The announcement also called on longtime and potentially new patrons to celebrate the club’s final months in fashion, with weekly Saturday dance nights through Sept. 13.

It is currently unknown what, if anything, the historic venue will be used for after the Mayan shutters.

The Mayan did not immediately respond to The Times’ request for information.

The Mayan Theater — located at 1038 S. Hill St., next door to the Belasco — first opened Aug. 15, 1927, with a performance of George Gershwin’s Broadway musical “Oh Kay.” As its name alludes to, the theater is one of the best known examples of the Mayan Revival architectural movement that took place in the U.S. during the 1920s and 1930s, which drew inspiration from pre-Columbian Mesoamerican structures.

As The Times reported in 1989, the giant bas-relief figures on the venue’s exterior are of the Maya god Huitzilopochtli seated on a symbolic earth monster. The three-tiered chandelier in the theater — rigged for red, blue and amber lights — is a replica of the Aztec calendar stone found near Mexico City. The design of tapered pillars was inspired by the Palace of the Governors at Uxmal, a Maya ruin on Yucatán Peninsula dating from AD 800.

Mexican anthropologist and sculptor Francisco Cornejo assisted the architects to craft a building that was based on authentic designs of pre-Columbian American societies.

During the Great Depression, the theater was rented out to the Works Projects Administration, which operated it as an Actors Workshop theater. In 1944, Black producer, director and entrepreneur Leon Norman Hefflin Sr., staged a production of the popular and well-reviewed musical “Sweet ‘N Hot,” which starred Black film and stage icon Dorothy Dandridge.

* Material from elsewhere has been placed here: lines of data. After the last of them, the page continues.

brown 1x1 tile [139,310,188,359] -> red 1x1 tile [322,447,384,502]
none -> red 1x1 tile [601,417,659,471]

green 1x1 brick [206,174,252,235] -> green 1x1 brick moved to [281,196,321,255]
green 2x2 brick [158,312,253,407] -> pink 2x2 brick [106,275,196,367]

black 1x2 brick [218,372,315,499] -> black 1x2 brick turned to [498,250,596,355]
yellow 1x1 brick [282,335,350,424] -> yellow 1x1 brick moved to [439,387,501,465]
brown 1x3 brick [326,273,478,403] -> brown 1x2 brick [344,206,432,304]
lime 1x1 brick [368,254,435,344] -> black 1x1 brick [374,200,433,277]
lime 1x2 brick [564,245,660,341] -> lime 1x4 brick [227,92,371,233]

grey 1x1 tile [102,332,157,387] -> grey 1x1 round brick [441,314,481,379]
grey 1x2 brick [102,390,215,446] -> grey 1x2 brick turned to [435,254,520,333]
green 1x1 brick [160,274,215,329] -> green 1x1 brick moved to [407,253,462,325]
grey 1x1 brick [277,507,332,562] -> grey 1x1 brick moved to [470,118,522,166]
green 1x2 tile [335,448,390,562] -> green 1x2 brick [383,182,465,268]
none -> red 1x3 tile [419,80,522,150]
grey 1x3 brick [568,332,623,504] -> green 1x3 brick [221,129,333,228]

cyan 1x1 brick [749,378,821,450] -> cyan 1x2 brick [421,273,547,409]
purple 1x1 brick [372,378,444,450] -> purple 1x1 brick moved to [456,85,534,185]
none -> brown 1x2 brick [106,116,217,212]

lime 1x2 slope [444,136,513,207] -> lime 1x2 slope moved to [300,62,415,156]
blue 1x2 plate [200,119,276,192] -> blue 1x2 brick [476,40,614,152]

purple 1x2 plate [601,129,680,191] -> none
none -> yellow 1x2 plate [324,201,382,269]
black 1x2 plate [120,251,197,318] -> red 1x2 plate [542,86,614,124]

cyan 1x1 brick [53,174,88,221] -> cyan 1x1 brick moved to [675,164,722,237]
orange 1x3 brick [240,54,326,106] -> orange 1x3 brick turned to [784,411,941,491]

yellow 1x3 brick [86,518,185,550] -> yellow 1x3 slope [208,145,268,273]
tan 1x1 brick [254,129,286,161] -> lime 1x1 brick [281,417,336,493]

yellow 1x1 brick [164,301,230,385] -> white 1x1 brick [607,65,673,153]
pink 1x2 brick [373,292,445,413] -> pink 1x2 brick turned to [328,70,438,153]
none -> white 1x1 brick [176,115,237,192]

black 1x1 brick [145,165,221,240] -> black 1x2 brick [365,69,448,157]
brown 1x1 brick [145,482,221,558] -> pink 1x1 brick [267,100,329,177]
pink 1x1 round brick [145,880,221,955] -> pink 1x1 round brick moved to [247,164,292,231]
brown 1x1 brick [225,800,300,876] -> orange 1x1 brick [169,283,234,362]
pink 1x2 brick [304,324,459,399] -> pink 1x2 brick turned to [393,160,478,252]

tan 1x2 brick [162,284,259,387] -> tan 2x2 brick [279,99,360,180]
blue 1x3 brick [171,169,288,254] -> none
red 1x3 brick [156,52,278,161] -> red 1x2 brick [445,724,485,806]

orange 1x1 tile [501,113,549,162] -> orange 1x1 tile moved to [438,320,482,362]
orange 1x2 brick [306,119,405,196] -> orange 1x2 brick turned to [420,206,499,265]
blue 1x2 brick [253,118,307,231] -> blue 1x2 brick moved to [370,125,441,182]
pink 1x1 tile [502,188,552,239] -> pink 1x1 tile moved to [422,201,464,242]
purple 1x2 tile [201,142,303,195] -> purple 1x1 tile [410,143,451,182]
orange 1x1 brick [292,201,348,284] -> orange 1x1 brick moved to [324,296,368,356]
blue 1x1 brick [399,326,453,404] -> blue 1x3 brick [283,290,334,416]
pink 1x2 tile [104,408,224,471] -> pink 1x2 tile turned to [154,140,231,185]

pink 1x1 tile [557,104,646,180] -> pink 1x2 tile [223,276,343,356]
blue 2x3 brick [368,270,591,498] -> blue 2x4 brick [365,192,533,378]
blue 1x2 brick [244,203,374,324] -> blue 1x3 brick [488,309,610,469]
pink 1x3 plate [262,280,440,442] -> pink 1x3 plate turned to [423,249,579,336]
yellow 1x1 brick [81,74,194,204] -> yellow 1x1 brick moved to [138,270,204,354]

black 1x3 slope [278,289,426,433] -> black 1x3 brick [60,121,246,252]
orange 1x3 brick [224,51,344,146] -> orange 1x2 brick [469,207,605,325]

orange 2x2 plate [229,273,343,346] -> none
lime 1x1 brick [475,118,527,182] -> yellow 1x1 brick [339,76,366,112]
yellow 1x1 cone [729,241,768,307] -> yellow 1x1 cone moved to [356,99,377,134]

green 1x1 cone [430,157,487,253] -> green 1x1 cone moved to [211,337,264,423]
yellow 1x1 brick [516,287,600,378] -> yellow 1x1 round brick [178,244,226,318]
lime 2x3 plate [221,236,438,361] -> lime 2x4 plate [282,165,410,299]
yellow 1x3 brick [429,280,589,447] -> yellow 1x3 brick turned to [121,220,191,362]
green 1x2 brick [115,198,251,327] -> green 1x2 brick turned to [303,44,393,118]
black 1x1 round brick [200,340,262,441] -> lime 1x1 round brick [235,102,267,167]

The Fouce family gained ownership of the theater in 1947 and shifted the venue’s programming toward Spanish-language film screenings and performers. By the early 1970s, Peruvian-born filmmaker and actor Carlos Tobalina gained ownership of the theater and changed the programming to focus on pornographic and X-rated films.

In 1990, the Mayan was brought under new management and inhabited its current form as a nightclub and music venue. The city has since declared the building as an official L.A. Historic-Cultural Monument.

The Mayan has been used as a shooting location for many film productions, including the 1992 box-office smash “The Bodyguard,” starring Kevin Costner and Whitney Houston; the 1998 skit-to-feature film “A Night at the Roxbury;” the 1979 Ramones-led musical comedy “Rock ‘n’ Roll High School;” and, most recently, the Netflix wrestling-themed series “GLOW.”

In recent years, the Mayan has played host to the cheeky lucha libre and burlesque show called Lucha VaVoom de La Liz and has held concerts by acts such as Jack White, M.I.A. and Prophets of Rage.